I have a dataframe like that:

some_ts <- ts(1:12, frequency= 12, start= c(2020, 1))
as_df <- data.frame(time= time(some_ts), val= as.matrix(some_ts))
str(as_df)
'data.frame':   12 obs. of  2 variables:
 $ time: Time-Series  from 2020 to 2021: 2020 2020 2020 2020 2020 ...
 $ val : int  1 2 3 4 5 6 7 8 9 10 ...

Here everything is okay. But as soon as I subset the data the class of the time series changes:

as_df <- as_df[as_df$val != 4, ]
str(as_df)
'data.frame':   11 obs. of  2 variables:
 $ time: num  2020 2020 2020 2020 2020 ...
 $ val : int  1 2 3 5 6 7 8 9 10 11 ...

How can I subset data without changes in class here?

CodePudding user response：

It is possible to over-ride the default behaviour of the ts subsetting function, which is the function stats:::'[.ts'. If you define the following function instead:

`[.ts` <- function (x, i, j, drop = TRUE) 
{
  y <- as.numeric(x)
  if (missing(i)) return(x)
  if (missing(j)) y <- y[i] else y <- y[i, j]
  
  ts(y, start = start(x), frequency = frequency(x))

}

Then subsetting a time series will result in a time series:

df <- data.frame(a= 1:3, b= ts(1:3))

df$b[df$a != 2]
#> Time Series:
#> Start = 1 
#> End = 2 
#> Frequency = 1 
#> [1] 1 3

But maybe now you will see why subsetting a time series may not be a good idea, and why the decision was made by the authors to drop the class when subsetting. The time series has preserved its frequency but shortened its length, and therefore its apparent duration, which is probably not what you wanted. What is the implied date of the value 3?

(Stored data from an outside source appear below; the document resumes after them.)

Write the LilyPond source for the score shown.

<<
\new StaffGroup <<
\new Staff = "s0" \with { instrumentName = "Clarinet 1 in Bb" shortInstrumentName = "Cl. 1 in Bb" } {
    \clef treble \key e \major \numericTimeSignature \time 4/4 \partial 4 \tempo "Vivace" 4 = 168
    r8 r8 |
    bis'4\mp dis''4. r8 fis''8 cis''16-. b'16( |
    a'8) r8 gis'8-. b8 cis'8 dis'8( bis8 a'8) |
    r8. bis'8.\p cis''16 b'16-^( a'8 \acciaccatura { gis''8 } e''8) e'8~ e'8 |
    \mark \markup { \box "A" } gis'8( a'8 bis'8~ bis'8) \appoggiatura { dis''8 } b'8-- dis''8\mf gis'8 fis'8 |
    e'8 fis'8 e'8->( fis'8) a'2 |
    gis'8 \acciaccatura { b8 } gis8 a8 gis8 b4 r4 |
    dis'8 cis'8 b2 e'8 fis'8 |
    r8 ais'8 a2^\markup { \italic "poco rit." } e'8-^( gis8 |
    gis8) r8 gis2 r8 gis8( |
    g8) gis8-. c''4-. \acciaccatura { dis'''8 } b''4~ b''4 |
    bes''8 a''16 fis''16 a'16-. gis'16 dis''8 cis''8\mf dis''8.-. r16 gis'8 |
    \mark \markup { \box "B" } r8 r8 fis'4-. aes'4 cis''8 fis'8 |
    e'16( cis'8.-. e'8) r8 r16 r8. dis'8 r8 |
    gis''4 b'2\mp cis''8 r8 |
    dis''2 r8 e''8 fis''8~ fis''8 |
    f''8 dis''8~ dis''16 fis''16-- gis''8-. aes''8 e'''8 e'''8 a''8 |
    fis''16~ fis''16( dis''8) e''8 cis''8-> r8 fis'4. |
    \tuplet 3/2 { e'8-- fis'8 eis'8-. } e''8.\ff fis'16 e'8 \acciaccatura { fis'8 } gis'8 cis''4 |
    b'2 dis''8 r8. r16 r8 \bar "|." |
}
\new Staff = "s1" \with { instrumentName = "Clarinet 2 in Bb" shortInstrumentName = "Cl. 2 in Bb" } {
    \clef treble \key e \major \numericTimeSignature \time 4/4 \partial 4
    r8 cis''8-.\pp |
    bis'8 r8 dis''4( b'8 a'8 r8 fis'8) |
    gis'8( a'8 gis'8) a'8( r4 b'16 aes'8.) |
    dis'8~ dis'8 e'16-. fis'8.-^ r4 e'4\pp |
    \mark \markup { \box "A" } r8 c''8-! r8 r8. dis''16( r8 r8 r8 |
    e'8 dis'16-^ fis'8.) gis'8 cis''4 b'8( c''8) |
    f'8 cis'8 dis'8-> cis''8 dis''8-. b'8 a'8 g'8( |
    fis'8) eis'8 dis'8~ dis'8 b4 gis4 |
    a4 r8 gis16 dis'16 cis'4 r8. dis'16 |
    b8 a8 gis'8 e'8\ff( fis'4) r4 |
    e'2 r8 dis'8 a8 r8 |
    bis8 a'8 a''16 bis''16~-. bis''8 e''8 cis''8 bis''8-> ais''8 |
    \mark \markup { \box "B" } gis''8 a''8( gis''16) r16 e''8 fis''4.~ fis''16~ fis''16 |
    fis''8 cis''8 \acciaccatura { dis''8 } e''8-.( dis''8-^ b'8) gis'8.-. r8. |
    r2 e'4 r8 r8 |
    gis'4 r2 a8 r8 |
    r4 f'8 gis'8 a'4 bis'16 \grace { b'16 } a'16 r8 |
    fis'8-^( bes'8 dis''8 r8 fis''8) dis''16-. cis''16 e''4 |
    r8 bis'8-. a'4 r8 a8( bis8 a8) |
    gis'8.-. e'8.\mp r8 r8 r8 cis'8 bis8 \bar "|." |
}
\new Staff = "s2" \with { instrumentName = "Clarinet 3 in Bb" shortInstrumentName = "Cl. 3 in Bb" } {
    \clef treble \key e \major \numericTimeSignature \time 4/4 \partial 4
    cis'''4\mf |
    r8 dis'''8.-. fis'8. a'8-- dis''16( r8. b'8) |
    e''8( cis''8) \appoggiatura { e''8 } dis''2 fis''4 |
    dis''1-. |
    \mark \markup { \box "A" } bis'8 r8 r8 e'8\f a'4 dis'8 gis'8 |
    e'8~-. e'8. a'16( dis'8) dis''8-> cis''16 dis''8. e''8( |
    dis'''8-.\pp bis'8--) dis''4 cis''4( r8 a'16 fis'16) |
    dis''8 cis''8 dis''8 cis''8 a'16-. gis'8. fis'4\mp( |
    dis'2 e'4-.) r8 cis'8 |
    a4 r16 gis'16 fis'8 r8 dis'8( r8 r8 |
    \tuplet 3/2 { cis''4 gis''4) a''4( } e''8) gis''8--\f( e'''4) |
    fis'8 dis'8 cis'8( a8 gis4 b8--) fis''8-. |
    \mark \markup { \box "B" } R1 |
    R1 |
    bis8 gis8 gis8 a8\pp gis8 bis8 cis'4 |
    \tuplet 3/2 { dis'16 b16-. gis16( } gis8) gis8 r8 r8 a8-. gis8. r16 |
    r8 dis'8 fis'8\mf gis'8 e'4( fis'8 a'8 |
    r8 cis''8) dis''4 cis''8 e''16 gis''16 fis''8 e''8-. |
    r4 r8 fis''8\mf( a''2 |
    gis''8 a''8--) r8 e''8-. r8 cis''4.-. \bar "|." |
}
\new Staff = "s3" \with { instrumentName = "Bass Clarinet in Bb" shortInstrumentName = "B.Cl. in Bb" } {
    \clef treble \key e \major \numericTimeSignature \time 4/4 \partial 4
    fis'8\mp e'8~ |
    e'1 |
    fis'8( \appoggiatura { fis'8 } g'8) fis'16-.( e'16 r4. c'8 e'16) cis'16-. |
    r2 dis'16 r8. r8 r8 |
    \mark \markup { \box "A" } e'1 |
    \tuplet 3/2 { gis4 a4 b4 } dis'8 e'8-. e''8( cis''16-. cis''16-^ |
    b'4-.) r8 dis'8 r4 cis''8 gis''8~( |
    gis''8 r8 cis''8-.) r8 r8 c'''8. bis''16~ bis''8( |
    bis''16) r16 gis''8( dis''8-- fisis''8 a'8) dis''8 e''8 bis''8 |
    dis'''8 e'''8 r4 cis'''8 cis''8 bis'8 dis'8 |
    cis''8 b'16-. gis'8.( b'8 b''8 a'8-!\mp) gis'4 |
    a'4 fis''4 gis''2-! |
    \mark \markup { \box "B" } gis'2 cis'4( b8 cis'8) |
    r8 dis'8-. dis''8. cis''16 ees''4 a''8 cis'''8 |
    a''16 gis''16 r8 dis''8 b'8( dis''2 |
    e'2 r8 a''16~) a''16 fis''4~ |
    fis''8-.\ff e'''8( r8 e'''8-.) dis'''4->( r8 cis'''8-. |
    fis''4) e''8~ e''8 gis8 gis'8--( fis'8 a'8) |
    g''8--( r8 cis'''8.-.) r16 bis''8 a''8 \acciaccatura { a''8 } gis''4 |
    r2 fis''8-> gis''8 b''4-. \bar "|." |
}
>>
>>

There would be too much ambiguity in what the user intended to happen here. Did you want the frequency to drop? For NA values to be inserted in the missing months? What if the subset was irregular or random? How would the time series look?

I think if I were designing this class I would probably also play it safe and drop the class type. Perhaps you can see a better design?